Des arguments qui ne convainquent pas Jean-Marie Kindermans, pour qui, de
surcroît, l'OMS «couvre» Novartis «au lieu de dénoncer l'engagement violé
par la firme pharmaceutique et ses conséquences tragiques»: «Il est
impossible de définir statistiquement combien d'enfants ­ puisque la malaria
tue essentiellement des enfants vont mourir, mais, évidemment, cette
situation de pénurie se matérialisera par une augmentation de la mortalité»,
prévient-il. Particulièrement touchées, l'Ethiopie et la Zambie. «D'autres
thérapeutiques existent, mais sont beaucoup moins efficaces, et provoquent
des effets secondaires souvent pénibles ; et nous savons que beaucoup de
gens interrompent le traitement avant la fin», ajoute Jean-Marie Kindermans.
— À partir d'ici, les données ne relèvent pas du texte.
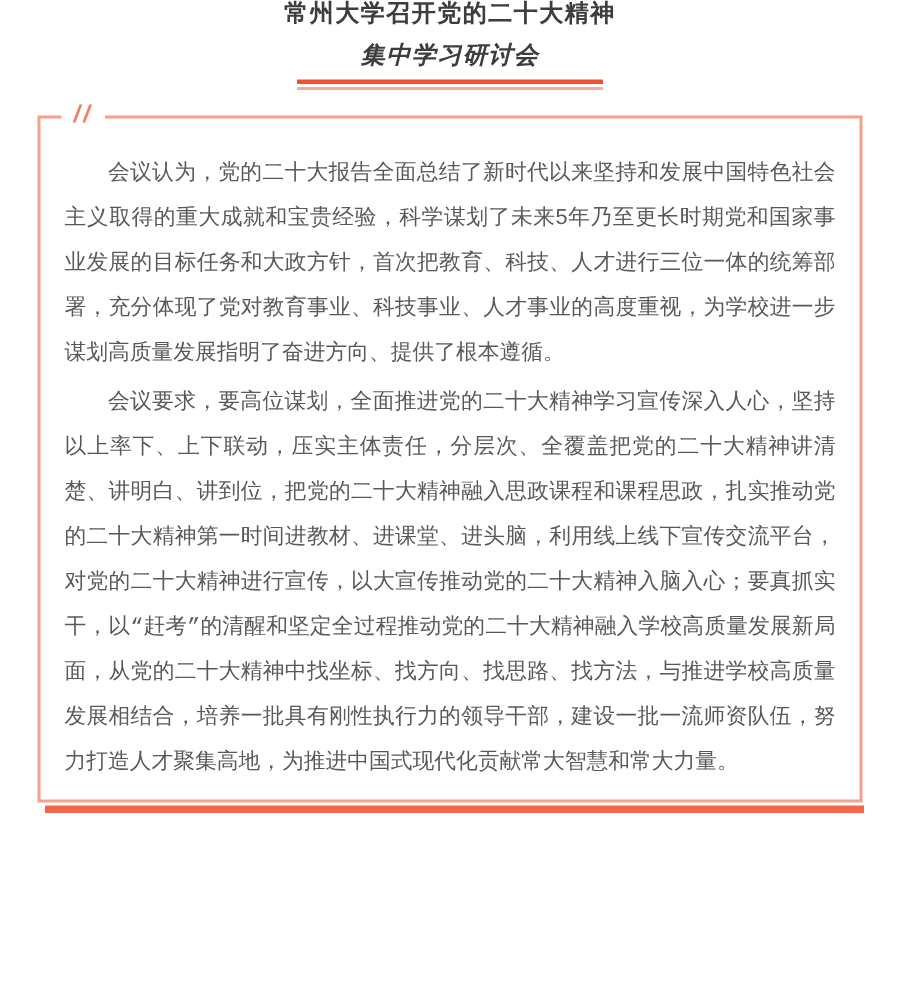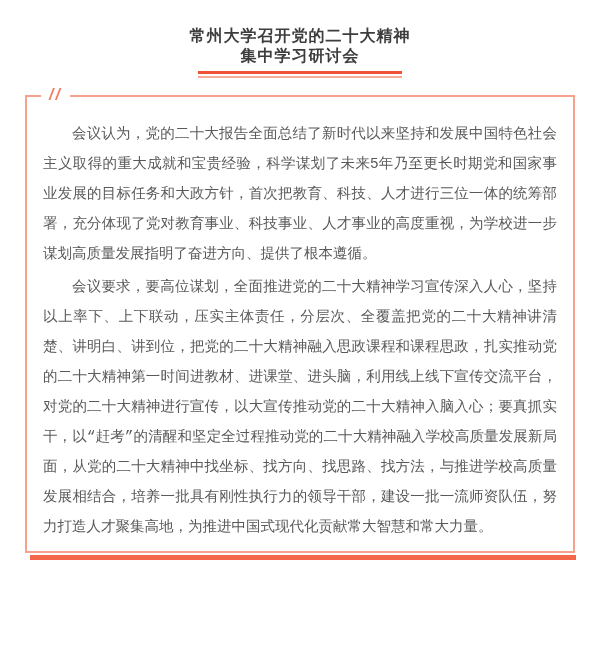--- a/index.html
+++ b/index.html
@@ -12,32 +12,33 @@
     background: #ffffff;
     overflow: hidden;
     font-family: "Liberation Sans", sans-serif;
   }
   .page {
     width: 600px;
     height: 665px;
     position: relative;
   }
   header {
-    padding-top: 26px;
     text-align: center;
   }
   .title-line {
     margin: 0;
     font-size: 16px;
     font-weight: bold;
     color: #3d3d3d;
     line-height: 20px;
     letter-spacing: 1px;
   }
   .title-line2 {
+    margin-top: 8px;
+    font-style: italic;
   }
   .title-underline {
     width: 204px;
     margin: 5px auto 0;
   }
   .title-underline .u1 {
     height: 3px;
     background: #ef5233;
   }
   .title-underline .u2 {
Fatoumata Nafo-Traoré, en charge de la lutte contre le paludisme à l'OMS,
reconnaît que «la situation est extrêmement préoccupante» : «C'est vrai que
les médicaments destinés à des populations sans réel pouvoir d'achat sont
les parents pauvres de l'industrie pharmaceutique. C'est vrai aussi que les
paysans chinois veulent dégager des profits de la culture de l'armoise. Nous
essayons de créer des mécanismes financiers qui les inciteraient à augmenter
leur production.» Fatoumata Nafa-Traoré explique que son organisation
«aimerait réunir 20 à 30 millions de dollars pour inciter les paysans
chinois à produire davantage et inciter les paysans africains à cultiver
cette plante, puisque les conditions climatiques s'y prêtent».

Pièce maîtresse. Ces derniers jours à Genève s'est tenue une réunion entre
l'OMS et des intermédiaires chinois pour réfléchir aux moyens de sortir de
la crise actuelle. Reste une réalité incontournable: poussés par l'OMS et
appuyés par Novartis et les donateurs, de nombreux pays font du Coartem la
pièce maîtresse de la lutte antimalaria. Or il s'avère que la production
n'est à la hauteur ni des objectifs affichés, ni des besoins. Selon l'OMS,
la situation ne devrait pas s'améliorer avant mars 2005.